I was brought up not enjoying some of those things people of my age enjoyed. I used a pair of shoes for years, patched my school skirts on different places, and shared a bottle of coke with my sister. My dad did his best in his own little way, but we wished things were different from what they were. My parents did love each other no doubt; but they had their terrible moments. Who says money is not relevant in terms of building a happy home? My dad gave my mum all the affection and love a woman could ever ask for; but not so when it came to providing the best things money could buy.
Who says you can’t have it all; money, love, and happiness? That was the exact question my mum asked me the very day I completed my secondary education in Aba. She advised me not to marry based on love alone because she no longer considered that to be enough in marriage. She advised me to be careful when choosing a man to settle down with as my happiness in the future depended heavily on taking the right decisions. I didn’t ignore her words that morning, and moved swiftly to ask God to bring me the man that would provide all I needed to be happy my way.
From then on, every man that came my way was viewed from material perspective alone. It had to be money or what you can provide before love. Love didn’t matter much because it won’t guarantee or put food on my table when I wake up in the morning or before I go to bed every night. Love did sustain my parents for over twenty years; but not without fighting over money for food, clothes, and other domestic necessities.
My wish or prayer for a rich husband did come to pass as my parents eventually gave my hand in marriage to Okechukwu a few years after my mum asked me that question. Though, my dad was a bit sceptical about the man I wanted to get married to at first; my mum was able to convince him. Okechukwu and I got married and immediately relocated to Port Harcourt where he continued his business (he sells auto spare parts).
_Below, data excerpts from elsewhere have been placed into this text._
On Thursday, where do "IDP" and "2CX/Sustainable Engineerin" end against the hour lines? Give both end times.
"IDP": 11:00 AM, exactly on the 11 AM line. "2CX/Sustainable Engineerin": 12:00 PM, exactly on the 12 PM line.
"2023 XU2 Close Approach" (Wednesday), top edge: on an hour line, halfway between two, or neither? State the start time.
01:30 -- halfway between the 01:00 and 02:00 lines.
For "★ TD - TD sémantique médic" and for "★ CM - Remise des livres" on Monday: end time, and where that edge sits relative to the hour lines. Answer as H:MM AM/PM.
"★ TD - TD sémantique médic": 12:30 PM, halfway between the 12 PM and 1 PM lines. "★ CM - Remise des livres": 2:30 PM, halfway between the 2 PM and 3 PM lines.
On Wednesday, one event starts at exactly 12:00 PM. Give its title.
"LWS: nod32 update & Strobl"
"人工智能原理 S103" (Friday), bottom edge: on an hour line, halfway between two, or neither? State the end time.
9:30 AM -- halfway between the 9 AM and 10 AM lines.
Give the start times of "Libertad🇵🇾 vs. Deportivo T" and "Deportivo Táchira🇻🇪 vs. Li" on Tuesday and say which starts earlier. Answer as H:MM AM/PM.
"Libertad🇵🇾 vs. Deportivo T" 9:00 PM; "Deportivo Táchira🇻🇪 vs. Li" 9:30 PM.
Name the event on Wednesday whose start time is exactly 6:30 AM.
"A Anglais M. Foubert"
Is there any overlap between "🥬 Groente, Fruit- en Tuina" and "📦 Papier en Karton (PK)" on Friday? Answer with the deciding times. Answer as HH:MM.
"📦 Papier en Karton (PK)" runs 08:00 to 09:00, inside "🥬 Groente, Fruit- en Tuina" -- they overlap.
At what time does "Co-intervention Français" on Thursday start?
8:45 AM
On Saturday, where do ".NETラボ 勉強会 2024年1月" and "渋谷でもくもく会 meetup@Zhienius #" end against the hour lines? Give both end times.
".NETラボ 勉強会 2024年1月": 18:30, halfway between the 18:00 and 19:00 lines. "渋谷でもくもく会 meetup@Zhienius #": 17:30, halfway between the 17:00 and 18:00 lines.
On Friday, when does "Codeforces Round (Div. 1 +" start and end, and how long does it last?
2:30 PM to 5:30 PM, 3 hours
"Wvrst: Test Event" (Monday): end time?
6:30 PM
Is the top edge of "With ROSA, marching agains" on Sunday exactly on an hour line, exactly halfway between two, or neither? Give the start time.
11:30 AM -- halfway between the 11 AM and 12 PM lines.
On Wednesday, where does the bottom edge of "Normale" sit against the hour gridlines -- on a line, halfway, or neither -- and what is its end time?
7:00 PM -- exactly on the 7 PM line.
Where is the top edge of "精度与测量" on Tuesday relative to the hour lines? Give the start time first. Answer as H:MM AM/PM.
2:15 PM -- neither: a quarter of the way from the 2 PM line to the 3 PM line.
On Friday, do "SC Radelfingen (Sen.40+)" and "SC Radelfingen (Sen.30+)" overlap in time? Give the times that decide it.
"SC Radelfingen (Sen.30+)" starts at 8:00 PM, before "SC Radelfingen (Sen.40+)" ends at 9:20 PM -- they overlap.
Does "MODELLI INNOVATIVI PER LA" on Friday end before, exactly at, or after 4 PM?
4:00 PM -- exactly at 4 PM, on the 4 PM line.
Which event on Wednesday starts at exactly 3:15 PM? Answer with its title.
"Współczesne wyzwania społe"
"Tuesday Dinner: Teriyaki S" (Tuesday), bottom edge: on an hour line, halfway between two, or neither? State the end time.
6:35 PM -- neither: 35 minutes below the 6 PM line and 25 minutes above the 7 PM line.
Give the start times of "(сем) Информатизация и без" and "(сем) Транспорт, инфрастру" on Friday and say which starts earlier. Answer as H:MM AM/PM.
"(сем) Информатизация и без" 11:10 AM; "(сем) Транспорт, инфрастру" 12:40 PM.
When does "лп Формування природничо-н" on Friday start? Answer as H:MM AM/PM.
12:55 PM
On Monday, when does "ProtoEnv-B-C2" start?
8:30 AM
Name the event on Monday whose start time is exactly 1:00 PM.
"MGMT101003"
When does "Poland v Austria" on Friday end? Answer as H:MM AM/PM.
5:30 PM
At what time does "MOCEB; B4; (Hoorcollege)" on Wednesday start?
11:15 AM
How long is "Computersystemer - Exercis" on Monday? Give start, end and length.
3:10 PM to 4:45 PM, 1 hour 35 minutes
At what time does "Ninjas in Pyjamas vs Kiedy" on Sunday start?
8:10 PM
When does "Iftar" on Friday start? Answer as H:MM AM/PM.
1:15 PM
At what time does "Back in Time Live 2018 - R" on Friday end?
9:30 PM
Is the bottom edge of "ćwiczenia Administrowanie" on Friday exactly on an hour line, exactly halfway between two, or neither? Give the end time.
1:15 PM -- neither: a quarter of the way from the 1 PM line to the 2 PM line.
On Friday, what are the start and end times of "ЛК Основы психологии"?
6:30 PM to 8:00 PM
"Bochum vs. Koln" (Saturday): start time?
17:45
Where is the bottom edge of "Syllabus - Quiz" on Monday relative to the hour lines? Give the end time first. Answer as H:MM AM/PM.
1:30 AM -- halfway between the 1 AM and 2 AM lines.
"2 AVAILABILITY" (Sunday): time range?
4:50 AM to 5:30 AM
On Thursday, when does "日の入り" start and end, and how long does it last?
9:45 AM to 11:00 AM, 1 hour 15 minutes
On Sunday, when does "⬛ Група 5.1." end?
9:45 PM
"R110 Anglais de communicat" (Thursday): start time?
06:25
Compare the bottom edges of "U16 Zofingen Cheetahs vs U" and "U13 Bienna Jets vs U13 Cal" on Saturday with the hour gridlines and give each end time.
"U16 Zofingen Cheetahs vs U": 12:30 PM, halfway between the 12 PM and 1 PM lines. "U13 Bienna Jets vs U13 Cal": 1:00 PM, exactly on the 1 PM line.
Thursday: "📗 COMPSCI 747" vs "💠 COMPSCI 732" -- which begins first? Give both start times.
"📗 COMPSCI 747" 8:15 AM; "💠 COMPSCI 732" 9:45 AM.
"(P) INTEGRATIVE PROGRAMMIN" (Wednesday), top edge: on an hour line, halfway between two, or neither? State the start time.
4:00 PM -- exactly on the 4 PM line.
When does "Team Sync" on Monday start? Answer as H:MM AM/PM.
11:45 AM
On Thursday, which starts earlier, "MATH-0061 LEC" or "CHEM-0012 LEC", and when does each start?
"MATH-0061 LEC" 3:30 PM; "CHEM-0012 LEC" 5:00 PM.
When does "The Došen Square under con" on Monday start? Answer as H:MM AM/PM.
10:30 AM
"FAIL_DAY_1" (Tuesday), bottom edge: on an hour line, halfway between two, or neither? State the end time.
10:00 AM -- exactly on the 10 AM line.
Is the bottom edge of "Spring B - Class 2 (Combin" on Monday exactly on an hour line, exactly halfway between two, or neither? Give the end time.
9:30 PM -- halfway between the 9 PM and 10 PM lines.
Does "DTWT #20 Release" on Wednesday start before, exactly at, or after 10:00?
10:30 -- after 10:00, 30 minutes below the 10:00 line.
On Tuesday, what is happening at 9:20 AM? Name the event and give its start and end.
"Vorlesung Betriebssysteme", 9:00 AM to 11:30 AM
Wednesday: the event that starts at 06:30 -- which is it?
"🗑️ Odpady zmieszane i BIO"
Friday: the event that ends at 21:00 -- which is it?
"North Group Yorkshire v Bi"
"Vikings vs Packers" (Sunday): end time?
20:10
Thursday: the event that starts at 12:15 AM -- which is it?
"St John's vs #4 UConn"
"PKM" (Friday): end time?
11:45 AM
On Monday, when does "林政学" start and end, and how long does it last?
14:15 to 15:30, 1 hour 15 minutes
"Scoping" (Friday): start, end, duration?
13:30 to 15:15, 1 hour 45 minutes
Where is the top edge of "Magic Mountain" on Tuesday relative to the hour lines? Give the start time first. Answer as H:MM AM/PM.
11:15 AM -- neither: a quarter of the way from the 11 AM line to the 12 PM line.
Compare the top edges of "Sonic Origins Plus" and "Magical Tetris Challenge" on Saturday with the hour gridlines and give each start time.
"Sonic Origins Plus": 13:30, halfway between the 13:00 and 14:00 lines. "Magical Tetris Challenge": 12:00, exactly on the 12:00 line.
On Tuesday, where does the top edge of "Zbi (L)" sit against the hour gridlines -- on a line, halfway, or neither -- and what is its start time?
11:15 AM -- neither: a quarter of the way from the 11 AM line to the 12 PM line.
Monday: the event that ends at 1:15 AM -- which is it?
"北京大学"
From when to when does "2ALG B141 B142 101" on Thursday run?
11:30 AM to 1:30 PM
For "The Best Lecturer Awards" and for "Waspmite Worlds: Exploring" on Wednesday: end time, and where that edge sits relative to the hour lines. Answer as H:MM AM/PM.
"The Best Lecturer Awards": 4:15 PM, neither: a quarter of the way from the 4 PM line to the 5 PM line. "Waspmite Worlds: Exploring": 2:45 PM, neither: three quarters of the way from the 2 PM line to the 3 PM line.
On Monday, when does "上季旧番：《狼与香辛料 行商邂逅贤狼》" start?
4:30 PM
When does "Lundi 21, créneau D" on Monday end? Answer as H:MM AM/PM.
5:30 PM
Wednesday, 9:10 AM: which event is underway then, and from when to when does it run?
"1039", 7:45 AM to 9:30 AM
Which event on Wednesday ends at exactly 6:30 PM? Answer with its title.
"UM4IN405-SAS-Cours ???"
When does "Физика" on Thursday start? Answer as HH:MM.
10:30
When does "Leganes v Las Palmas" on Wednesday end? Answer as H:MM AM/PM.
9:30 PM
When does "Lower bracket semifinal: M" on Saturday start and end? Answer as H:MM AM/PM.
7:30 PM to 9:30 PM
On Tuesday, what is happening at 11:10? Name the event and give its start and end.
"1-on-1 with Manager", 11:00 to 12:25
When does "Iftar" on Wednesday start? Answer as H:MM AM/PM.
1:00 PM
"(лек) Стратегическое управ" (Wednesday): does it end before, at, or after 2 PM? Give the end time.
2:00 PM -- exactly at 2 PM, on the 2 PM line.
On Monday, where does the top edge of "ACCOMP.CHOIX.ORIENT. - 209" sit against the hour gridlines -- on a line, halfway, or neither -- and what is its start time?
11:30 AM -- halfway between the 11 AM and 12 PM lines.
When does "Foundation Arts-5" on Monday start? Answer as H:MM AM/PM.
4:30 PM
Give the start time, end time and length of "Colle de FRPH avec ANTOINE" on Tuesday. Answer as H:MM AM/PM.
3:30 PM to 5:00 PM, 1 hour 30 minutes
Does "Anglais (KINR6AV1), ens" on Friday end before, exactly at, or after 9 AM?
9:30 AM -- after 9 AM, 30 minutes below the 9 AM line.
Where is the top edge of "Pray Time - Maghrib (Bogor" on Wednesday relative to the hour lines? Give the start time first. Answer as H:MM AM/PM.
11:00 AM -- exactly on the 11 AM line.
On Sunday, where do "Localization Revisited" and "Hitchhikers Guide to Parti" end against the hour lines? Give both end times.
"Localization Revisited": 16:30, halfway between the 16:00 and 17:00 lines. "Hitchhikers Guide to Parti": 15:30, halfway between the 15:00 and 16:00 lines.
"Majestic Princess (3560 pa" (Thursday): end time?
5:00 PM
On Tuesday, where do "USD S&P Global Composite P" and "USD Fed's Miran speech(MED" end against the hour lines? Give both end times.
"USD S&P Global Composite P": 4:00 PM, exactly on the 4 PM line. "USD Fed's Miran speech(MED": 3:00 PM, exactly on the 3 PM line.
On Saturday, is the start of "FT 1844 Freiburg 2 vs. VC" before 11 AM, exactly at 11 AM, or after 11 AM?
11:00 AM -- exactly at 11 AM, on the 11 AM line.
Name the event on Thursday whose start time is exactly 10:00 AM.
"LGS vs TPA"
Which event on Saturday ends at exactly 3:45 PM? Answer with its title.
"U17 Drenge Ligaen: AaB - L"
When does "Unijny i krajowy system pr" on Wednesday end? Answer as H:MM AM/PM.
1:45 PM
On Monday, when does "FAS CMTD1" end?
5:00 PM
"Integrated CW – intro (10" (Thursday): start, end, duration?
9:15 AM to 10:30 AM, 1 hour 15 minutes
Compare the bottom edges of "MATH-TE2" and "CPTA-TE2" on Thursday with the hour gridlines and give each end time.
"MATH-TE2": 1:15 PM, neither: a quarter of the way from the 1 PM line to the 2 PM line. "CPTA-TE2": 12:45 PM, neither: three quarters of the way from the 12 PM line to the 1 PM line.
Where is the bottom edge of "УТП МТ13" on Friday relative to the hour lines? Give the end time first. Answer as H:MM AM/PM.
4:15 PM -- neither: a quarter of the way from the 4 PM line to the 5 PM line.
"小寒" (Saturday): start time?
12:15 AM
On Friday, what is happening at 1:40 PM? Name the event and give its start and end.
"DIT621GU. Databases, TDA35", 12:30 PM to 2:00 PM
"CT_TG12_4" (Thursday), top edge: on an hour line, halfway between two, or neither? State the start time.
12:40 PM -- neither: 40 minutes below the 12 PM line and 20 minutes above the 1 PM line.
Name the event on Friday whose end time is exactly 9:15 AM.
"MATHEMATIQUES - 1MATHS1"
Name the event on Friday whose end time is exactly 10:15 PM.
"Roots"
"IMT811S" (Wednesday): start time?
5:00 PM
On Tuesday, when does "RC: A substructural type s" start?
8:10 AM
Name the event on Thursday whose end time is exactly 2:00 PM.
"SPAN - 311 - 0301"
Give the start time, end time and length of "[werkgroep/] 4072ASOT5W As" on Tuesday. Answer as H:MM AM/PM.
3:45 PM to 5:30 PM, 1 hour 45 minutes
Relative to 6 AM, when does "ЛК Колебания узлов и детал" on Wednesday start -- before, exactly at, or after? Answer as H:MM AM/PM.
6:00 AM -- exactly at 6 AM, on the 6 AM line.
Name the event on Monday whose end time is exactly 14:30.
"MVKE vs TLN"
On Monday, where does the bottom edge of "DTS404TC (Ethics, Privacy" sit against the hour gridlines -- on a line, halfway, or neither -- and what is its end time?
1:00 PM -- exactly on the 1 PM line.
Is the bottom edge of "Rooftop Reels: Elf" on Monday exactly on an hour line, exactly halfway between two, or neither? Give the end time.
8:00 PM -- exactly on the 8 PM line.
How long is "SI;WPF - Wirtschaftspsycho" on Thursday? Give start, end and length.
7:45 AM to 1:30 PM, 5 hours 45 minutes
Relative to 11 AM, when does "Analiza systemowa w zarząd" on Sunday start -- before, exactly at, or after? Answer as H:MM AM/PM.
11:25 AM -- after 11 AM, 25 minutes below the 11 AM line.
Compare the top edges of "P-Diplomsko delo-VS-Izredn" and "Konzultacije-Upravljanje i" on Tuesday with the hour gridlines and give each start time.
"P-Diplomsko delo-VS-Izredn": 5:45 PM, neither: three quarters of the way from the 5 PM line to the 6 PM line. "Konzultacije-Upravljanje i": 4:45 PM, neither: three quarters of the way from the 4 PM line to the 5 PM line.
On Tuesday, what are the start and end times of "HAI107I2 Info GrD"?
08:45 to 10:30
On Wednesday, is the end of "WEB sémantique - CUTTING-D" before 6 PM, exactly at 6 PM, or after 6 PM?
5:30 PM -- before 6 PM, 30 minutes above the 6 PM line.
Okechukwu was unable to complete his secondary education before dropping out of school; but this was not a problem for me at first. I just wanted a man who could provide for my basic needs, and extend a hand of benevolence to my parents as well; and I found one in him. Well, I also didn’t conclude my education because I didn’t go back for my HND program due to lack of money. My parents were able to extract a promise from my husband that he would help me complete my education as soon as we settled down. He did fulfil his promise though, as he successfully secured a place for me to start my HND program. However, securing me a place in the polytechnic didn’t come on a platter as my husband insisted that I had to go to school everyday with his sister hanging around the school premises to watch and track my movements. He did this because of some of the stories flying around about how undergraduate live their lives while on campus. It got to a stage when I couldn’t take it anymore and had to complain. He said I either do it his own way or forget about going to school again. Finally I bowed to his wish and continued going to school with an escort; but that was only the beginning of things to come.
The problem with my husband is that he is way too jealous and is always on my case because he feels that my decision to return to school is a threat to him as a man. Things are beginning to get out of hand because even with all the beautiful furniture, nice and quiet apartment, and cosy environment; there is nothing to be happy about. I can’t go out on my own I can’t make or receive calls without my husband getting jealous, and I can’t even spend a few minutes longer than necessary without having to face a panel at home. I am 4 months pregnant as I write this; and yet my husband treats me like a nobody just because he can’t seem to tame his jealousy. My fear is, if Okechukwu is doing all these now that I am still in my first semester of HND1; what happens when I graduate and want to go for my youth service? My husband calls my family all sought of names because he feels he spent above his expectations during our traditional marriage. I am just fed up, and I feel like running away from this slavery that is called marriage.
Dear readers, please what should I do? I know I had a have a hand in what is happening to me; but is there nothing I can do to bring peace, love, and happiness to my home? Please I need your advice.